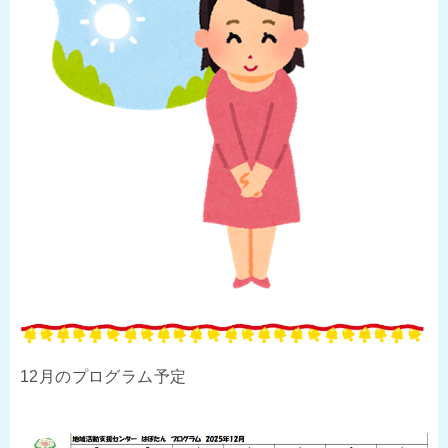
12月のプログラム予定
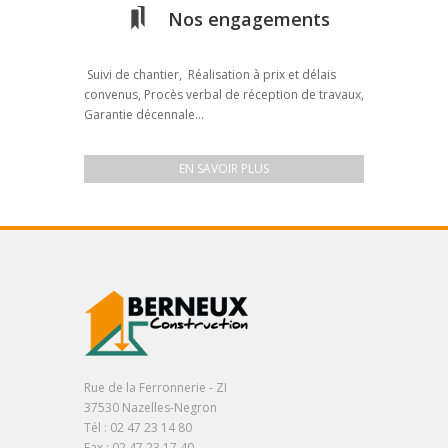
Nos engagements
Suivi de chantier, Réalisation à prix et délais
convenus, Procès verbal de réception de travaux,
Garantie décennale...
EN SAVOIR PLUS
Rue de la Ferronnerie - ZI
37530 Nazelles-Negron
Tél : 02 47 23 14 80
Fax : 02 47 23 17 40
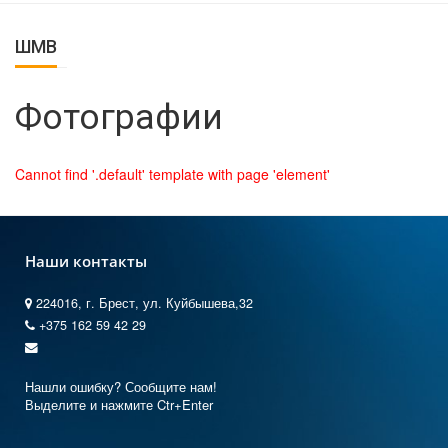
ШМВ
Фотографии
Cannot find '.default' template with page 'element'
Наши контакты
224016, г. Брест, ул. Куйбышева,32
+375 162 59 42 29
Нашли ошибку? Сообщите нам!
Выделите и нажмите Ctr+Enter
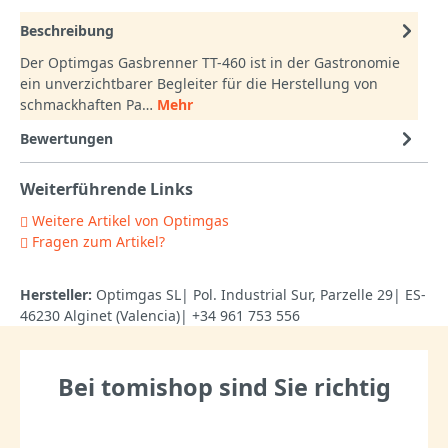
Beschreibung
Der Optimgas Gasbrenner TT-460 ist in der Gastronomie
ein unverzichtbarer Begleiter für die Herstellung von
schmackhaften Pa…
Mehr
Bewertungen
Weiterführende Links
Weitere Artikel von Optimgas
Fragen zum Artikel?
Hersteller:
Optimgas SL| Pol. Industrial Sur, Parzelle 29| ES-
46230 Alginet (Valencia)| +34 961 753 556
Bei tomishop sind Sie richtig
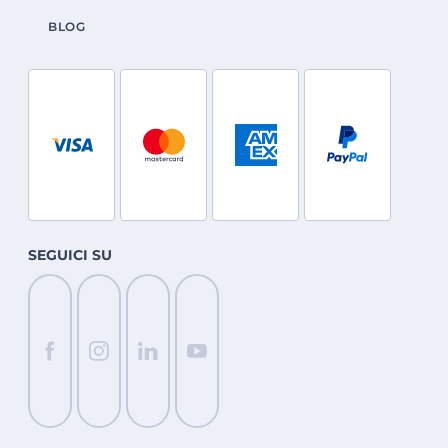
BLOG
SEGUICI SU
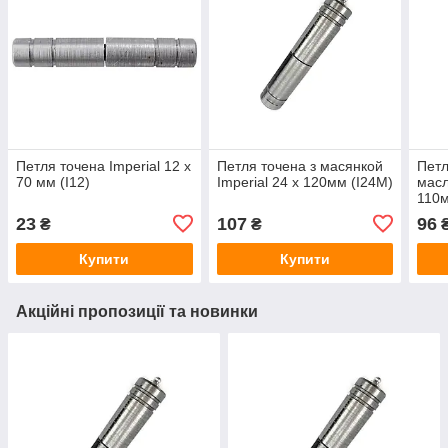
Петля точена Imperial 12 x
Петля точена з масянкой
Петл
70 мм (I12)
Imperial 24 x 120мм (I24M)
масл
110м
23
107
96
₴
₴
Купити
Купити
Акційні пропозиції та новинки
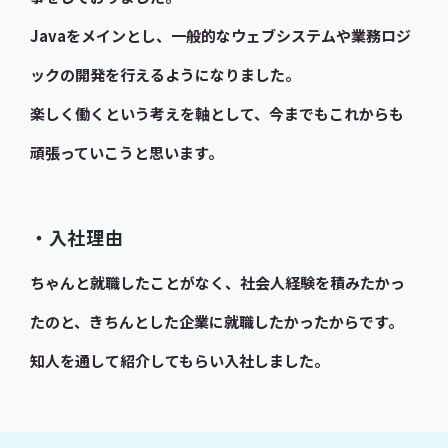
Javaをメインとし、一般的なウェブシステムや業務ロジ
ックの開発を行えるようになりました。
楽しく働くという考えを軸として、今までもこれからも
頑張っていこうと思います。
・入社理由
ちゃんと就職したことがなく、社会人経験を積みたかっ
たのと、きちんとした企業に就職したかったからです。
知人を通して紹介してもらい入社しました。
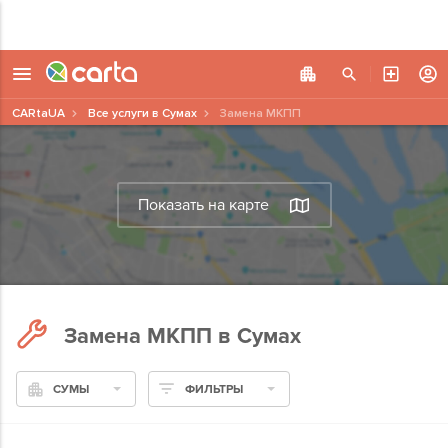
CARtaUA
Все услуги в Сумах
Замена МКПП
Показать на карте
Замена МКПП в Сумах
СУМЫ
ФИЛЬТРЫ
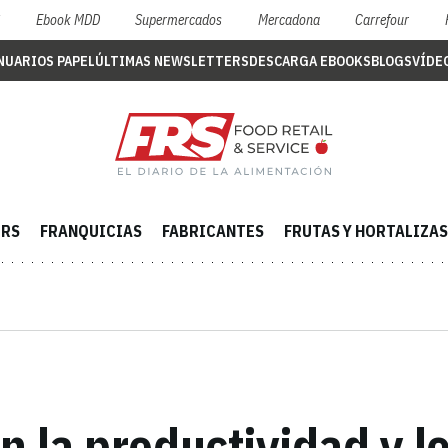
S
Ebook MDD
Supermercados
Mercadona
Carrefour
NUARIOS PAPEL
ÚLTIMAS NEWSLETTERS
DESCARGA EBOOKS
BLOGS
VÍDE
ERS
FRANQUICIAS
FABRICANTES
FRUTAS Y HORTALIZAS
 la productividad y l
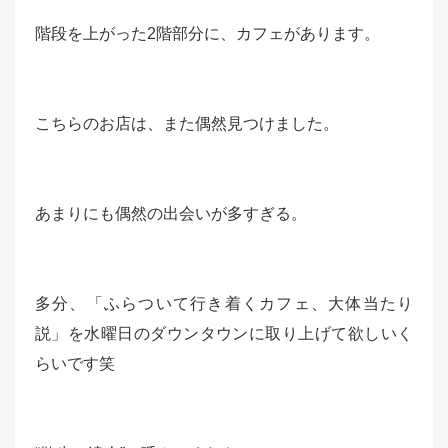
階段を上がった2階部分に、カフェがあります。
こちらのお店は、また偶然見つけました。
あまりにも偶然の出会いが多すぎる。
多分、「ふらついて行き着くカフェ、大体当たり
説」を水曜日のダウンタウンに取り上げて欲しいく
らいです笑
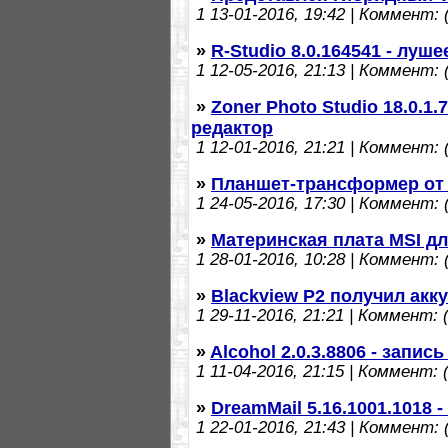
1
13-01-2016, 19:42 | Коммент: (
»
R-Studio 8.0.164541 - лу
1
12-05-2016, 21:13 | Коммент: (
»
Zoner Photo Studio 18.0.1
редактор
1
12-01-2016, 21:21 | Коммент: (
»
Планшет-трансформер от 
1
24-05-2016, 17:30 | Коммент: (
»
Материнская плата MSI д
1
28-01-2016, 10:28 | Коммент: (
»
Blackview P2 получил акк
1
29-11-2016, 21:21 | Коммент: (
»
Alcohol 2.0.3.8806 - запис
1
11-04-2016, 21:15 | Коммент: (
»
DreamMail 5.16.1001.1018
1
22-01-2016, 21:43 | Коммент: (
*****
Return the complete material exactly as given, excluding images.

12月のプログラム予定
Nos engagements
Suivi de chantier, Réalisation à prix et délais
convenus, Procès verbal de réception de travaux,
Garantie décennale...
EN SAVOIR PLUS
Rue de la Ferronnerie - ZI
37530 Nazelles-Negron
Tél : 02 47 23 14 80
Fax : 02 47 23 17 40
ШМВ
Фотографии
Cannot find '.default' template with page 'element'
Наши контакты
224016, г. Брест, ул. Куйбышева,32
+375 162 59 42 29
Нашли ошибку? Сообщите нам!
Выделите и нажмите Ctr+Enter
Beschreibung
Der Optimgas Gasbrenner TT-460 ist in der Gastronomie
ein unverzichtbarer Begleiter für die Herstellung von
schmackhaften Pa…
Mehr
Bewertungen
Weiterführende Links
Weitere Artikel von Optimgas
Fragen zum Artikel?
Hersteller:
Optimgas SL| Pol. Industrial Sur, Parzelle 29| ES-
46230 Alginet (Valencia)| +34 961 753 556
Bei tomishop sind Sie richtig
BLOG
SEGUICI SU
Петля точена Imperial 12 x
Петля точена з масянкой
Петл
70 мм (I12)
Imperial 24 x 120мм (I24M)
масл
110м
23
107
96
₴
₴
Купити
Купити
Акційні пропозиції та новинки
Javaをメインとし、一般的なウェブシステムや業務ロジ
ックの開発を行えるようになりました。
楽しく働くという考えを軸として、今までもこれからも
頑張っていこうと思います。
・入社理由
ちゃんと就職したことがなく、社会人経験を積みたかっ
たのと、きちんとした企業に就職したかったからです。
知人を通して紹介してもらい入社しました。
CARtaUA
Все услуги в Сумах
Замена МКПП
Показать на карте
Замена МКПП в Сумах
СУМЫ
ФИЛЬТРЫ
S
Ebook MDD
Supermercados
Mercadona
Carrefour
NUARIOS PAPEL
ÚLTIMAS NEWSLETTERS
DESCARGA EBOOKS
BLOGS
VÍDE
ERS
FRANQUICIAS
FABRICANTES
FRUTAS Y HORTALIZAS
 la productividad y l
階段を上がった2階部分に、カフェがあります。
こちらのお店は、また偶然見つけました。
あまりにも偶然の出会いが多すぎる。
多分、「ふらついて行き着くカフェ、大体当たり
説」を水曜日のダウンタウンに取り上げて欲しいく
らいです笑
1
13-01-2016, 19:42 | Коммент: (
»
R-Studio 8.0.164541 - лу
1
12-05-2016, 21:13 | Коммент: (
»
Zoner Photo Studio 18.0.1
редактор
1
12-01-2016, 21:21 | Коммент: (
»
Планшет-трансформер от 
1
24-05-2016, 17:30 | Коммент: (
»
Материнская плата MSI д
1
28-01-2016, 10:28 | Коммент: (
»
Blackview P2 получил акк
1
29-11-2016, 21:21 | Коммент: (
»
Alcohol 2.0.3.8806 - запис
1
11-04-2016, 21:15 | Коммент: (
»
DreamMail 5.16.1001.1018
1
22-01-2016, 21:43 | Коммент: (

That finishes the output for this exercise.